» INSTRUCTIONS FOR THE TASK
Restate verbatim the span of lines below between the line with "Pelajaran 2025-2026" and the line with "suarajambi.org", including those two lines, and only that span.
┄┄┄┄┄┄┄┄┄┄
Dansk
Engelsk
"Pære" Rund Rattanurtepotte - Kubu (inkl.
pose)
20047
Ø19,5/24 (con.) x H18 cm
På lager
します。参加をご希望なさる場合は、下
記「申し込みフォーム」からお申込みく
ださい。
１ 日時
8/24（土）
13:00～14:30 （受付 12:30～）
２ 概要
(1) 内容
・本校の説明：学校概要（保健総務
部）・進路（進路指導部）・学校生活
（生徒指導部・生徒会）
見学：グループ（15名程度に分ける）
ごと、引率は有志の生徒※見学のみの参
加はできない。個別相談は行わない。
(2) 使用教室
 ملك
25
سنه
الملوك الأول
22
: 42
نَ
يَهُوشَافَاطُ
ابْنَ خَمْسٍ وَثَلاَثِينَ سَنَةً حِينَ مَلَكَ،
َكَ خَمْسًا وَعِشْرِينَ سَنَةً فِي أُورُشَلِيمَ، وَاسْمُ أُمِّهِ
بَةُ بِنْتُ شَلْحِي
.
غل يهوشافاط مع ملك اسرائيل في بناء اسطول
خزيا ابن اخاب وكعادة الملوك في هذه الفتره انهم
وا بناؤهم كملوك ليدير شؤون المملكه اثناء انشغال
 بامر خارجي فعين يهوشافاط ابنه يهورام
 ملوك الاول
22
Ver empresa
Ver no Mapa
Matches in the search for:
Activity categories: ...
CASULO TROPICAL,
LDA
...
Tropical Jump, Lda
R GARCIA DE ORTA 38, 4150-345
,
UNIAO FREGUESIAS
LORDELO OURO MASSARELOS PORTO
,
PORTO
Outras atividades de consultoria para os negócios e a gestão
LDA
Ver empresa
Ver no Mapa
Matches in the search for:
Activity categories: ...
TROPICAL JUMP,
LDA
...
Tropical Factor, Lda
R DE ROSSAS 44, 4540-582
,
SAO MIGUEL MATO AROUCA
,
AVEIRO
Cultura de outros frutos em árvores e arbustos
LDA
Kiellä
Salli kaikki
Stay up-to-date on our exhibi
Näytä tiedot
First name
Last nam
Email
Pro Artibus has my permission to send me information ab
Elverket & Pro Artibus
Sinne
┄┄┄┄┄┄┄┄┄┄
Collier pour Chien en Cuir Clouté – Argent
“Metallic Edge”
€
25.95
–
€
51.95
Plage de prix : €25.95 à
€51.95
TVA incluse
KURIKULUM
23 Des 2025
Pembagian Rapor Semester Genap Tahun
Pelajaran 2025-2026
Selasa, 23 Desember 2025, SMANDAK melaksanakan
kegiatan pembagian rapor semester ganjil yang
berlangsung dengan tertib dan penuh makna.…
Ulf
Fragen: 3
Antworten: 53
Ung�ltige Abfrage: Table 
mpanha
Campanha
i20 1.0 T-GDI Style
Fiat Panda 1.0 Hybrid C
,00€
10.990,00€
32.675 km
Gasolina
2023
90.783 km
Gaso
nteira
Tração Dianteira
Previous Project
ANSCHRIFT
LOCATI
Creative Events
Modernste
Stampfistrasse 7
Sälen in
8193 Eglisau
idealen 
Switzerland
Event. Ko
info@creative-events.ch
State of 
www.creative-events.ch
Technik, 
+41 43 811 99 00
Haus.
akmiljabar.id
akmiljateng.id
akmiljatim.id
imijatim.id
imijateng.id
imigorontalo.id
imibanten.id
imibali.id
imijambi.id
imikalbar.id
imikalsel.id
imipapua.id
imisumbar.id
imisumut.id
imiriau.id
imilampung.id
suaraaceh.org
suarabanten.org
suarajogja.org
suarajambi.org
┄┄┄┄┄┄┄┄┄┄
» ANSWER TO THIS EXERCISE
Pelajaran 2025-2026
Selasa, 23 Desember 2025, SMANDAK melaksanakan
kegiatan pembagian rapor semester ganjil yang
berlangsung dengan tertib dan penuh makna.…
Ulf
Fragen: 3
Antworten: 53
Ung�ltige Abfrage: Table 
mpanha
Campanha
i20 1.0 T-GDI Style
Fiat Panda 1.0 Hybrid C
,00€
10.990,00€
32.675 km
Gasolina
2023
90.783 km
Gaso
nteira
Tração Dianteira
Previous Project
ANSCHRIFT
LOCATI
Creative Events
Modernste
Stampfistrasse 7
Sälen in
8193 Eglisau
idealen 
Switzerland
Event. Ko
info@creative-events.ch
State of 
www.creative-events.ch
Technik, 
+41 43 811 99 00
Haus.
akmiljabar.id
akmiljateng.id
akmiljatim.id
imijatim.id
imijateng.id
imigorontalo.id
imibanten.id
imibali.id
imijambi.id
imikalbar.id
imikalsel.id
imipapua.id
imisumbar.id
imisumut.id
imiriau.id
imilampung.id
suaraaceh.org
suarabanten.org
suarajogja.org
suarajambi.org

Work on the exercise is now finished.